- **Work to complete**
Go through the records below and return each line that has "present" in it.
Segment Start: Information given
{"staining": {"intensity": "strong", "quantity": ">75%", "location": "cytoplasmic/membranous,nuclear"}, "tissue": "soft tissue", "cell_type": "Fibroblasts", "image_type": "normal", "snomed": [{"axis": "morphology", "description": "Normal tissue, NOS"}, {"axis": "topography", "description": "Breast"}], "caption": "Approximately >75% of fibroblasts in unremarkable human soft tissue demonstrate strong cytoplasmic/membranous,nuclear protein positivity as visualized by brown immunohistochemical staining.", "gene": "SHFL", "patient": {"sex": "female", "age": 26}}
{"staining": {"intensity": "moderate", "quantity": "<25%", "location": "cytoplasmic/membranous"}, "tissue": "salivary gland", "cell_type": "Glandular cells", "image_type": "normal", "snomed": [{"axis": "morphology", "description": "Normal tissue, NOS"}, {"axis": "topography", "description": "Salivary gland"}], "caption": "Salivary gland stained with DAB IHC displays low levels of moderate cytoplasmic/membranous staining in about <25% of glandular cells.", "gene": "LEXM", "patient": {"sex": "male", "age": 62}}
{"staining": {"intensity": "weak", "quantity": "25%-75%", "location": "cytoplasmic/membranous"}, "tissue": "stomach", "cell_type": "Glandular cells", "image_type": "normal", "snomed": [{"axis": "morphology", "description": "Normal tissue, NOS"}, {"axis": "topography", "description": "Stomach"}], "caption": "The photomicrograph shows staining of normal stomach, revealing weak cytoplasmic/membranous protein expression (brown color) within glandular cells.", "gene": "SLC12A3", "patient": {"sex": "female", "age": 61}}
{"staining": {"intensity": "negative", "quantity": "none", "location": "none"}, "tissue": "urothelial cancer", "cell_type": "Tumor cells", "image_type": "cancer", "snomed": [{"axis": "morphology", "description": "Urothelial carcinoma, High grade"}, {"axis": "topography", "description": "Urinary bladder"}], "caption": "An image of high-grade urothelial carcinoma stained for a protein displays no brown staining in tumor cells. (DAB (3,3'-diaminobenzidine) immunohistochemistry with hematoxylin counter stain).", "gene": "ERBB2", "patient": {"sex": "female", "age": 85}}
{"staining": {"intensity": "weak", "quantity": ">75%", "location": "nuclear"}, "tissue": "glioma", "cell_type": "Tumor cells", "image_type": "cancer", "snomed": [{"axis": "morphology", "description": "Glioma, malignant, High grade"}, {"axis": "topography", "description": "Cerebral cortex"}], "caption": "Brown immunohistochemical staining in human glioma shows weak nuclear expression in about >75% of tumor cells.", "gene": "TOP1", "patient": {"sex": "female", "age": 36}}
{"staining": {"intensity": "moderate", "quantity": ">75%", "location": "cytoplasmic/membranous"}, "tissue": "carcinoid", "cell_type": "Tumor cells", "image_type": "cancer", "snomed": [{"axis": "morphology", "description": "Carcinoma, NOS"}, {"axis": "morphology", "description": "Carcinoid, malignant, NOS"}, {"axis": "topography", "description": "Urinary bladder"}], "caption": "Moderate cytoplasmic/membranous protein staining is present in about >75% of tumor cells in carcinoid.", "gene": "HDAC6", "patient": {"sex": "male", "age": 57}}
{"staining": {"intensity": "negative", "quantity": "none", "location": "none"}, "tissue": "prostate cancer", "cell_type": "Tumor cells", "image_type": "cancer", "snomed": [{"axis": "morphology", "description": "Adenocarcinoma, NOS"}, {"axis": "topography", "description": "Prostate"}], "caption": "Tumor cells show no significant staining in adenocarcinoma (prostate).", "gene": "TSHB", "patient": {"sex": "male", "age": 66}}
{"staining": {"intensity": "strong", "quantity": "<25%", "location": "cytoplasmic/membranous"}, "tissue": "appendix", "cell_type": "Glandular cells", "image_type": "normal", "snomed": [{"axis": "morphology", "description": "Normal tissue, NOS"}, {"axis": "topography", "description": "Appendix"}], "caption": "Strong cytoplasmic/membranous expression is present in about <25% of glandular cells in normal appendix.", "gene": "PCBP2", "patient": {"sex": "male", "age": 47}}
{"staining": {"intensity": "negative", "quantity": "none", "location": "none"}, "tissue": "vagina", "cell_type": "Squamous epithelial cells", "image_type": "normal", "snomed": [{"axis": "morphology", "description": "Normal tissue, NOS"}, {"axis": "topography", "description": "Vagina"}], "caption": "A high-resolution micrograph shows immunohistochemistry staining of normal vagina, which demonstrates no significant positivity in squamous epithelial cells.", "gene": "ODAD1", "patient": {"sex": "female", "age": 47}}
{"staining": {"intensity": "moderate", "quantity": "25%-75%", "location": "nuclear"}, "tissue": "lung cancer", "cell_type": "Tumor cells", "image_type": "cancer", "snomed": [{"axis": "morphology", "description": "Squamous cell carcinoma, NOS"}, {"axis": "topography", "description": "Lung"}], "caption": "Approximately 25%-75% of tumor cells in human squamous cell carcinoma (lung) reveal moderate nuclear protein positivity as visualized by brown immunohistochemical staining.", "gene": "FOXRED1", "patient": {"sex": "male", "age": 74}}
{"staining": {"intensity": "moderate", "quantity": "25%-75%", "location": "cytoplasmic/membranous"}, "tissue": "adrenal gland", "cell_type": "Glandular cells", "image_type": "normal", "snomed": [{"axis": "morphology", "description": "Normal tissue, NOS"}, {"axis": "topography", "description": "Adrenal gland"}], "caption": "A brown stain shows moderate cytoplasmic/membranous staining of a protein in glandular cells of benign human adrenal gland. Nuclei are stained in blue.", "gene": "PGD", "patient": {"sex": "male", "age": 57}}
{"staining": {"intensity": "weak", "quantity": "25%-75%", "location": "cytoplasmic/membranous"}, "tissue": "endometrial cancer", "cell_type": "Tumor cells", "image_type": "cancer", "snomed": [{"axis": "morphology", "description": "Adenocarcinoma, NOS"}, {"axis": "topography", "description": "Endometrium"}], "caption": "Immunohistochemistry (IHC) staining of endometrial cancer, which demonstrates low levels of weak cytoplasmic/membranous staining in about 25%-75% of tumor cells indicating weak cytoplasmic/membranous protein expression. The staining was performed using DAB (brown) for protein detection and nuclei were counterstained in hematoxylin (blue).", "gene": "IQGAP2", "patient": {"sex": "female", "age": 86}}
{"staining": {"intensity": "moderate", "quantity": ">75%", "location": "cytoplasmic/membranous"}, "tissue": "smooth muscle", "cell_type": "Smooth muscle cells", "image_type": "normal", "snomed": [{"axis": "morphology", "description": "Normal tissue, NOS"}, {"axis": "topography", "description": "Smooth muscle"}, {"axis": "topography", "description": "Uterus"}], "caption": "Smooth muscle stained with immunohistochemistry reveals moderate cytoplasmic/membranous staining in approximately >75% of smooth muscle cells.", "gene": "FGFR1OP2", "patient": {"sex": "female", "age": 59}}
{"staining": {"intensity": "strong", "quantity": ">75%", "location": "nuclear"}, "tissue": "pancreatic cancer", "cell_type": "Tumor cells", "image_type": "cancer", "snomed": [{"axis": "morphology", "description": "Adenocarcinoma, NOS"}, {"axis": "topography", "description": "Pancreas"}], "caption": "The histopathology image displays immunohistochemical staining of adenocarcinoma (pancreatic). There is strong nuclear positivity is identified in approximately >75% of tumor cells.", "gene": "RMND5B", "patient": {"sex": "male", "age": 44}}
Segment End: Information given
- **Answer section**
{"staining": {"intensity": "moderate", "quantity": ">75%", "location": "cytoplasmic/membranous"}, "tissue": "carcinoid", "cell_type": "Tumor cells", "image_type": "cancer", "snomed": [{"axis": "morphology", "description": "Carcinoma, NOS"}, {"axis": "morphology", "description": "Carcinoid, malignant, NOS"}, {"axis": "topography", "description": "Urinary bladder"}], "caption": "Moderate cytoplasmic/membranous protein staining is present in about >75% of tumor cells in carcinoid.", "gene": "HDAC6", "patient": {"sex": "male", "age": 57}}
{"staining": {"intensity": "strong", "quantity": "<25%", "location": "cytoplasmic/membranous"}, "tissue": "appendix", "cell_type": "Glandular cells", "image_type": "normal", "snomed": [{"axis": "morphology", "description": "Normal tissue, NOS"}, {"axis": "topography", "description": "Appendix"}], "caption": "Strong cytoplasmic/membranous expression is present in about <25% of glandular cells in normal appendix.", "gene": "PCBP2", "patient": {"sex": "male", "age": 47}}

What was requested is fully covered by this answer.